(Collected data entries)

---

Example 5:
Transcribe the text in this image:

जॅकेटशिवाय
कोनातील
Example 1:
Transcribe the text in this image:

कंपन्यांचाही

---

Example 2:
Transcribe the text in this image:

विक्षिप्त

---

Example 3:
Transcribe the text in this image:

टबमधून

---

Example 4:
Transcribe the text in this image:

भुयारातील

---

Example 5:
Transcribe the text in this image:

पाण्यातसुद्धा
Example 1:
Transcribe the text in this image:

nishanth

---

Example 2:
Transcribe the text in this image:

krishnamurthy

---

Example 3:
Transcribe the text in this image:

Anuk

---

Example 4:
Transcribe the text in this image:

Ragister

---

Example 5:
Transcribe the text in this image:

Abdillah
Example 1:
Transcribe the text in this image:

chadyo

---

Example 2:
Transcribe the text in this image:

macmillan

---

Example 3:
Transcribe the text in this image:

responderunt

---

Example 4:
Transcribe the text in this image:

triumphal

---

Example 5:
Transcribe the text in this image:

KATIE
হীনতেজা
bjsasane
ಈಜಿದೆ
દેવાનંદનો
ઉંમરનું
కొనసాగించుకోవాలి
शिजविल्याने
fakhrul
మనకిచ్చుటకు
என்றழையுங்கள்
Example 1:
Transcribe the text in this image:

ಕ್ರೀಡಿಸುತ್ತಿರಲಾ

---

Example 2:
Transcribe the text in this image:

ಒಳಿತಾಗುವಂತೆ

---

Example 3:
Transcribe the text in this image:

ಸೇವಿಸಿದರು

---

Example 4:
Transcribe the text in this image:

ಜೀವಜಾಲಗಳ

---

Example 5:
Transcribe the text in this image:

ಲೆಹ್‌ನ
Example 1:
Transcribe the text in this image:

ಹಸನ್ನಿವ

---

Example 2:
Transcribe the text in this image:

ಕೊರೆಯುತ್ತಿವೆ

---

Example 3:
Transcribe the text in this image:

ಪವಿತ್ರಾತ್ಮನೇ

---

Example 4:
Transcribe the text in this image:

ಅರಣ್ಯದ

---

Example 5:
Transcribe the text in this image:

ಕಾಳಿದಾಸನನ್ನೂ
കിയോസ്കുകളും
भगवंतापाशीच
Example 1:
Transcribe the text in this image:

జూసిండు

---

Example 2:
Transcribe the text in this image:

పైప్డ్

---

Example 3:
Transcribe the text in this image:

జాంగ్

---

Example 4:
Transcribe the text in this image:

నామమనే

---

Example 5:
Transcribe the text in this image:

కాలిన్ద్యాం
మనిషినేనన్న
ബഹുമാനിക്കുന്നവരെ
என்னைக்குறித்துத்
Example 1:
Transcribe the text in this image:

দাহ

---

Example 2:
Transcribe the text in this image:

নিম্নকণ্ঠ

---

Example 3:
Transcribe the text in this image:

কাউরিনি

● WHAT YOU HAVE TO DO
Please copy each line above exactly as written.

● ANSWER SPACE
---

Example 5:
Transcribe the text in this image:

जॅकेटशिवाय
कोनातील
Example 1:
Transcribe the text in this image:

कंपन्यांचाही

---

Example 2:
Transcribe the text in this image:

विक्षिप्त

---

Example 3:
Transcribe the text in this image:

टबमधून

---

Example 4:
Transcribe the text in this image:

भुयारातील

---

Example 5:
Transcribe the text in this image:

पाण्यातसुद्धा
Example 1:
Transcribe the text in this image:

nishanth

---

Example 2:
Transcribe the text in this image:

krishnamurthy

---

Example 3:
Transcribe the text in this image:

Anuk

---

Example 4:
Transcribe the text in this image:

Ragister

---

Example 5:
Transcribe the text in this image:

Abdillah
Example 1:
Transcribe the text in this image:

chadyo

---

Example 2:
Transcribe the text in this image:

macmillan

---

Example 3:
Transcribe the text in this image:

responderunt

---

Example 4:
Transcribe the text in this image:

triumphal

---

Example 5:
Transcribe the text in this image:

KATIE
হীনতেজা
bjsasane
ಈಜಿದೆ
દેવાનંદનો
ઉંમરનું
కొనసాగించుకోవాలి
शिजविल्याने
fakhrul
మనకిచ్చుటకు
என்றழையுங்கள்
Example 1:
Transcribe the text in this image:

ಕ್ರೀಡಿಸುತ್ತಿರಲಾ

---

Example 2:
Transcribe the text in this image:

ಒಳಿತಾಗುವಂತೆ

---

Example 3:
Transcribe the text in this image:

ಸೇವಿಸಿದರು

---

Example 4:
Transcribe the text in this image:

ಜೀವಜಾಲಗಳ

---

Example 5:
Transcribe the text in this image:

ಲೆಹ್‌ನ
Example 1:
Transcribe the text in this image:

ಹಸನ್ನಿವ

---

Example 2:
Transcribe the text in this image:

ಕೊರೆಯುತ್ತಿವೆ

---

Example 3:
Transcribe the text in this image:

ಪವಿತ್ರಾತ್ಮನೇ

---

Example 4:
Transcribe the text in this image:

ಅರಣ್ಯದ

---

Example 5:
Transcribe the text in this image:

ಕಾಳಿದಾಸನನ್ನೂ
കിയോസ്കുകളും
भगवंतापाशीच
Example 1:
Transcribe the text in this image:

జూసిండు

---

Example 2:
Transcribe the text in this image:

పైప్డ్

---

Example 3:
Transcribe the text in this image:

జాంగ్

---

Example 4:
Transcribe the text in this image:

నామమనే

---

Example 5:
Transcribe the text in this image:

కాలిన్ద్యాం
మనిషినేనన్న
ബഹുമാനിക്കുന്നവരെ
என்னைக்குறித்துத்
Example 1:
Transcribe the text in this image:

দাহ

---

Example 2:
Transcribe the text in this image:

নিম্নকণ্ঠ

---

Example 3:
Transcribe the text in this image:

কাউরিনি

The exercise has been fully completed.